2) For a federal-taxable-only fund, e.g. VG Treasury MMF yields 4.69%
Net yield (no AMT) = 4.69% * (1 – 0.28) = 3.38%
Net yield (with AMT) = 4.69% * (1 – 0.325) = 3.17%

3) For a state-taxable-only fund, e.g. VG Tax exempt MMF yields 3.38%
This MMF has about 12.6% in CA and 17% subject to AMT
Net yield (no AMT) = 3.38% * (1 – 0.093*(1-0.126)) = 3.11%
Net yield (with AMT) = 3.38% * (1 – 0.093*(1-0.126)) * (1-0.17*0.325) = 2.93%

4) For a state-specific tax-exempt fund, e.g. VG CA tax exempt MMF yields 3.31%
This MMF has 100% in CA and about 18.2% subject to AMT
Net yield (no AMT) = 3.31%
Net yield (with AMT) = 3.31% * (1-0.182*0.325) = 3.11%

5) For a state-specific TE and AMT-free fund, e.g. Fidelity’s CA AMT-free MMF yields 3.19%
This MMF has 100% in CA and 0% subject to AMT
Net yield (no AMT) = 3.19%
Net yield (with AMT) = 3.19%

Interestingly, assuming my calculations are correct, Fidelity’s CA AMT-free fund turns out to be the best for an investor subject to AMT, despite the lower expenses of VG’s CA TE MMF.

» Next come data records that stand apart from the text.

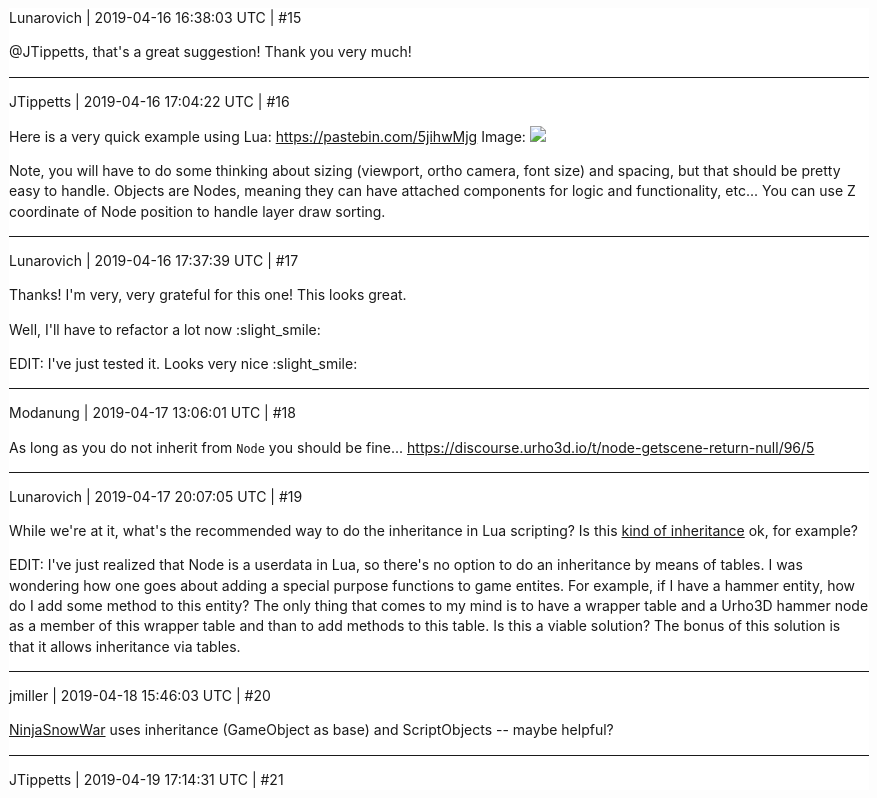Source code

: Lunarovich | 2019-04-16 16:38:03 UTC | #15

@JTippetts, that's a great suggestion! Thank you very much!

-------------------------

JTippetts | 2019-04-16 17:04:22 UTC | #16

Here is a very quick example using Lua:
https://pastebin.com/5jihwMjg
Image:
<img src='//cdck-file-uploads-global.s3.dualstack.us-west-2.amazonaws.com/standard17/uploads/urho3d/original/2X/e/eee49f25a27e888c04d28643cbea86a0e4aafa07.png'>

Note, you will have to do some thinking about sizing (viewport, ortho camera, font size) and spacing, but that should be pretty easy to handle. Objects are Nodes, meaning they can have attached components for logic and functionality, etc... You can use Z coordinate of Node position to handle layer draw sorting.

-------------------------

Lunarovich | 2019-04-16 17:37:39 UTC | #17

Thanks! I'm very, very grateful for this one! This looks great. 

Well, I'll have to refactor a lot now :slight_smile:

EDIT: I've just tested it. Looks very nice :slight_smile:

-------------------------

Modanung | 2019-04-17 13:06:01 UTC | #18

As long as you do not inherit from `Node` you should be fine...
https://discourse.urho3d.io/t/node-getscene-return-null/96/5

-------------------------

Lunarovich | 2019-04-17 20:07:05 UTC | #19

While we're at it, what's the recommended way to do the inheritance in Lua scripting? Is this [kind of inheritance](https://www.lua.org/pil/16.2.html) ok, for example?

EDIT: I've just realized that Node is a userdata in Lua, so there's no option to do an inheritance by means of tables. I was wondering how one goes about adding a special purpose functions to game entites. For example, if I have a hammer entity, how do I add some method to this entity? The only thing that comes to my mind is to have a wrapper table and a Urho3D hammer node as a member of this wrapper table and than to add methods to this table. Is this a viable solution? The bonus of this solution is that it allows inheritance via tables.

-------------------------

jmiller | 2019-04-18 15:46:03 UTC | #20

[NinjaSnowWar](https://github.com/urho3d/Urho3D/tree/master/bin/Data/Scripts/NinjaSnowWar) uses inheritance (GameObject as base) and ScriptObjects -- maybe helpful?

-------------------------

JTippetts | 2019-04-19 17:14:31 UTC | #21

The after-tax yields with and without AMT for the above scenario, and other scenarios for an investor in California are given below:


Note 1: The yields quoted are read from the respective website as of 2006-08-17.
Note 2: Most equivalent-yield calculators available on the web DO NOT take into account of AMT.

Update Nov 06, 2006
It appears that under California tax law, a mutual fund must have at least 50% of the income derived from California before that portion can be considered as state tax free. Under this scenario, the yield for the type 3 “state-taxable-only” money market fund is actually lower than the number shown in the tables above.

Regressive tax brackets under AMT

The alternative minimum tax or AMT has been affecting more and more Americans in recent years. Originally designed as an alternative tax for the very rich who avoided paying tax by claiming various deductions, it is now becoming more and more of a middle and upper-middle class tax. The main reason is because the income thresholds for AMT are not indexed for inflation, quite unlike the regular income tax brackets.

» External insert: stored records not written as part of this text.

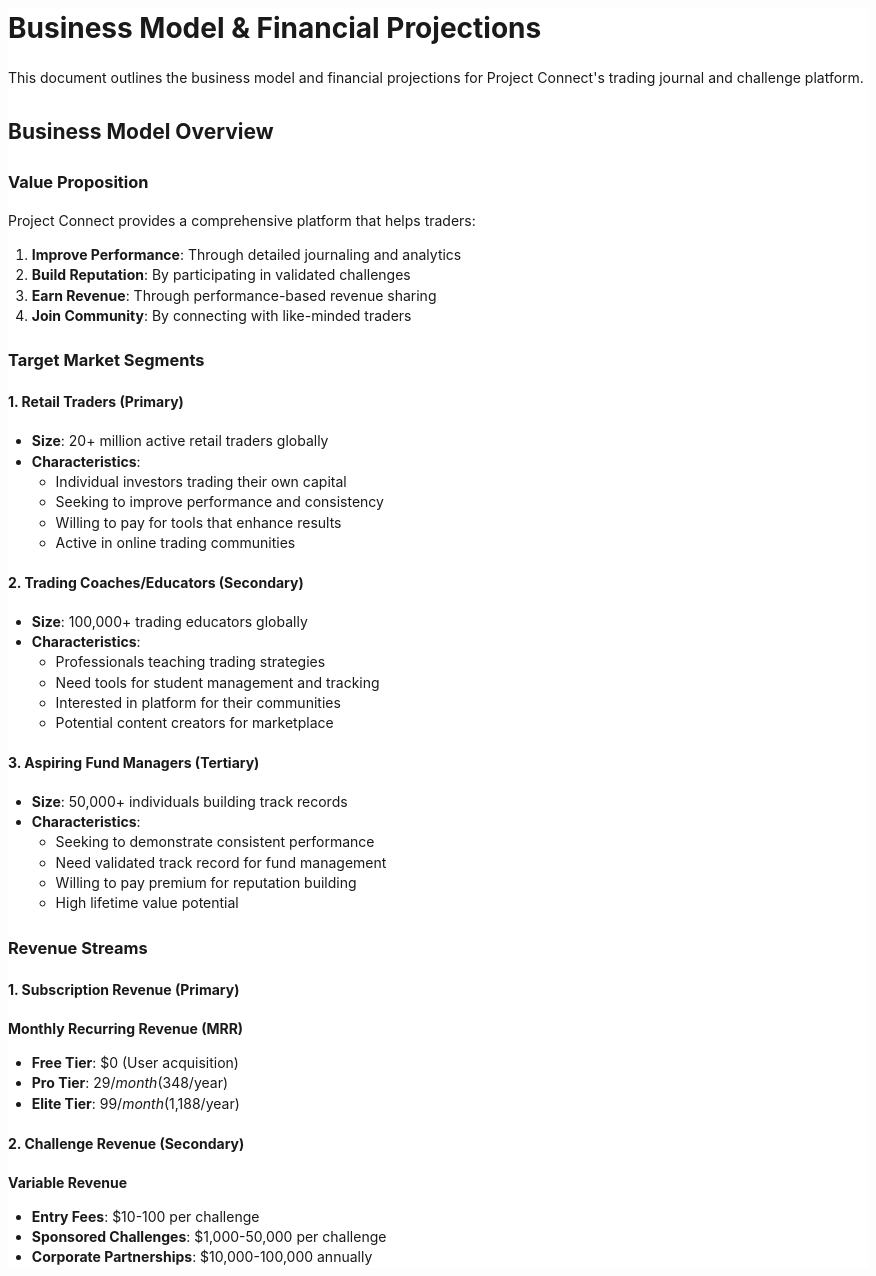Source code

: # Business Model & Financial Projections

This document outlines the business model and financial projections for Project Connect's trading journal and challenge platform.

## Business Model Overview

### Value Proposition
Project Connect provides a comprehensive platform that helps traders:
1. **Improve Performance**: Through detailed journaling and analytics
2. **Build Reputation**: By participating in validated challenges
3. **Earn Revenue**: Through performance-based revenue sharing
4. **Join Community**: By connecting with like-minded traders

### Target Market Segments

#### 1. Retail Traders (Primary)
- **Size**: 20+ million active retail traders globally
- **Characteristics**: 
  - Individual investors trading their own capital
  - Seeking to improve performance and consistency
  - Willing to pay for tools that enhance results
  - Active in online trading communities

#### 2. Trading Coaches/Educators (Secondary)
- **Size**: 100,000+ trading educators globally
- **Characteristics**:
  - Professionals teaching trading strategies
  - Need tools for student management and tracking
  - Interested in platform for their communities
  - Potential content creators for marketplace

#### 3. Aspiring Fund Managers (Tertiary)
- **Size**: 50,000+ individuals building track records
- **Characteristics**:
  - Seeking to demonstrate consistent performance
  - Need validated track record for fund management
  - Willing to pay premium for reputation building
  - High lifetime value potential

### Revenue Streams

#### 1. Subscription Revenue (Primary)
**Monthly Recurring Revenue (MRR)**
- **Free Tier**: $0 (User acquisition)
- **Pro Tier**: $29/month ($348/year)
- **Elite Tier**: $99/month ($1,188/year)

#### 2. Challenge Revenue (Secondary)
**Variable Revenue**
- **Entry Fees**: $10-100 per challenge
- **Sponsored Challenges**: $1,000-50,000 per challenge
- **Corporate Partnerships**: $10,000-100,000 annually
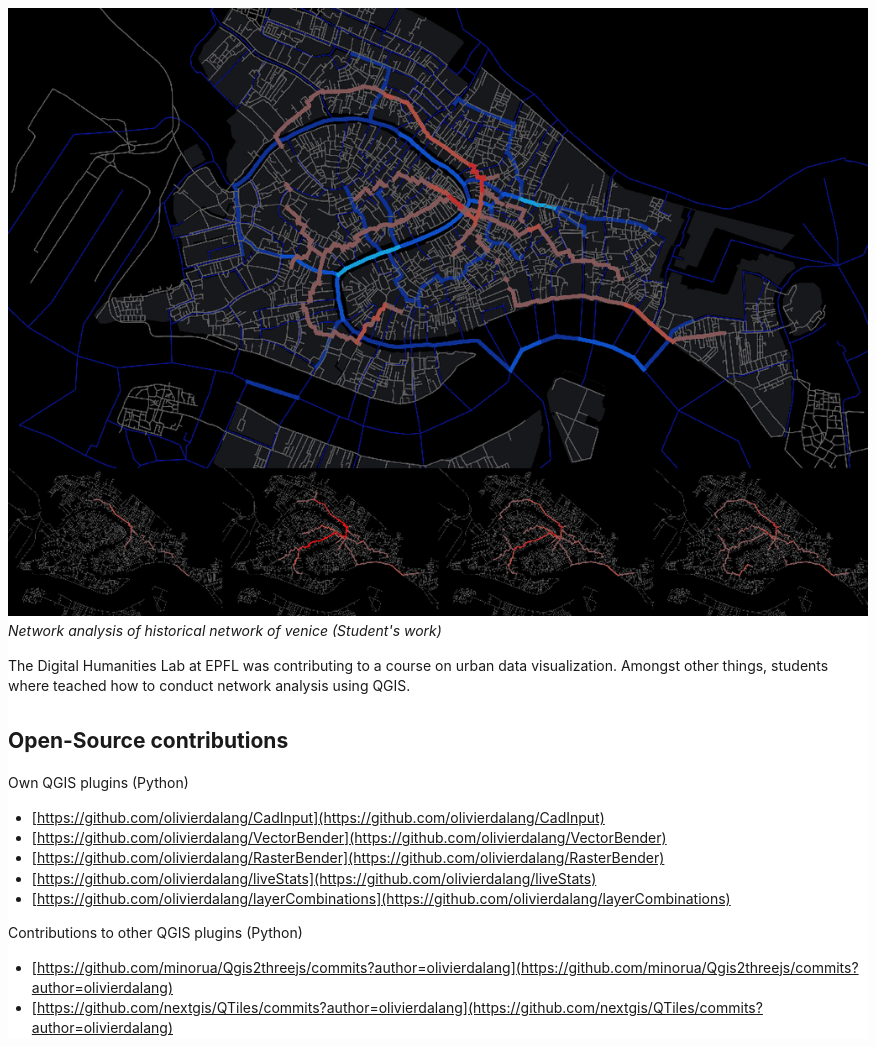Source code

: ![EPFL-UEE_Page_06.png](EPFL-UEE_Page_06.png)  
_Network analysis of historical network of venice (Student's work)_

The Digital Humanities Lab at EPFL was contributing to a course on urban data visualization. Amongst other things, students where teached how to conduct network analysis using QGIS.

## Open-Source contributions

Own QGIS plugins (Python)
- [https://github.com/olivierdalang/CadInput](https://github.com/olivierdalang/CadInput)
- [https://github.com/olivierdalang/VectorBender](https://github.com/olivierdalang/VectorBender)
- [https://github.com/olivierdalang/RasterBender](https://github.com/olivierdalang/RasterBender)
- [https://github.com/olivierdalang/liveStats](https://github.com/olivierdalang/liveStats)
- [https://github.com/olivierdalang/layerCombinations](https://github.com/olivierdalang/layerCombinations)

Contributions to other QGIS plugins (Python)
- [https://github.com/minorua/Qgis2threejs/commits?author=olivierdalang](https://github.com/minorua/Qgis2threejs/commits?author=olivierdalang)
- [https://github.com/nextgis/QTiles/commits?author=olivierdalang](https://github.com/nextgis/QTiles/commits?author=olivierdalang)
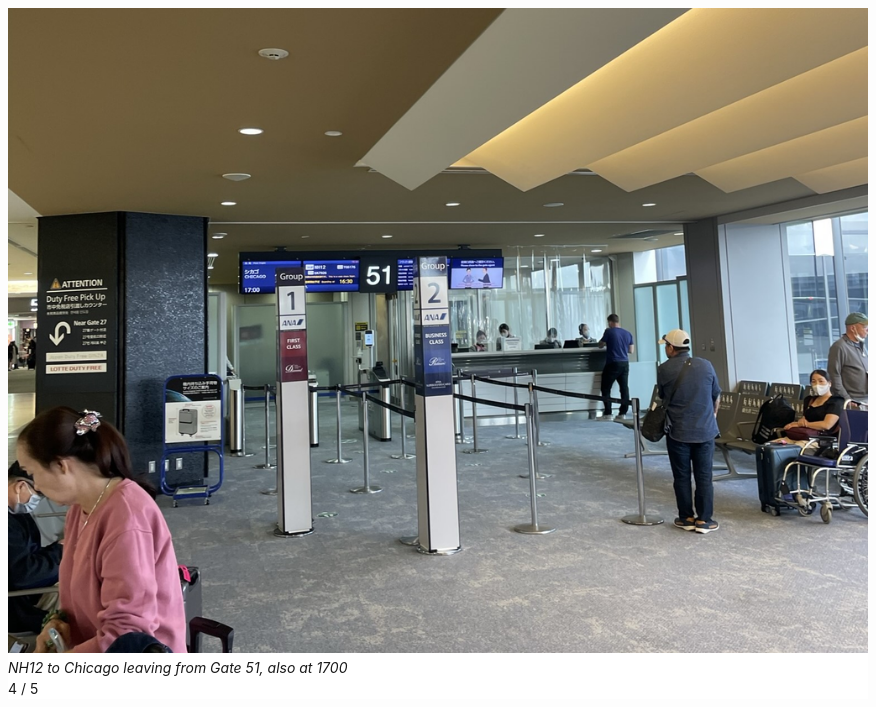   <img src="/images/ana_f_2023/IMG_3801.JPEG" style="width:100%">
  <i>NH12 to Chicago leaving from Gate 51, also at 1700</i>
</div>

<div class="mySlides2">
  <div class="numbertext">4 / 5</div>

Most people must have heard that the AMT tax brackets are ‘only’ 26% for incomes below $175k or 28% for incomes beyond $175k. This is not quite true. AlvinSch on Diehards forum has raised the issue a few times that AMT brackets are in fact regressive if your income is within the range of $150k and $400.2k (was $382k in 2005, see CNN article: “How the new tax law affects you”, May 17, 2006).

The reason why the effective AMT brackets are not 26% and 28% is because the effect of a phase-out of the personal AMT exemption for incomes above $150k by a quarter of a dollar for every additional dollar earned is ignored. The effect of the phase-out is to increase the tax rate by a quarter of 26% or 28% for incomes in the phase-out range.

Overall, the effective AMT brackets for a couple filing jointly for tax year 2006, taking the phase-out exemption into account, is as follows:

  • below $62.55k : 0%
  • $62.55k to $150k : 26%
  • $150k to $220.04k : 26% + 26%/4 = 32.5%
  • $220.04k to $400.2k : 28% + 28%/4 = 35%
  • beyond $400.2k : 28%

As we can see, the AMT brackets are regressive and actually lower for the very rich with incomes beyond $400.2k.


1) The income of $220.04k is the point at which AMT changes from 26% to 28%. This number, call this Y, occurs when your ordinary income, reduced by personal exemption, is $175k. The calculation to derive Y is as follows:

Y – E = 175000 where E is the personal exemption.

Y is above $150k and E is therefore subjected to the phase-out:

E = 62550 – 0.25(Y-150000)


Y – (62550 – 0.25(Y-150000)) = 175000, giving Y = $220,040.

2) The number of $400.2k is the point at which the personal exemption completely disappears. This number is given by $150k + $62.55k/0.25 = $400.2k.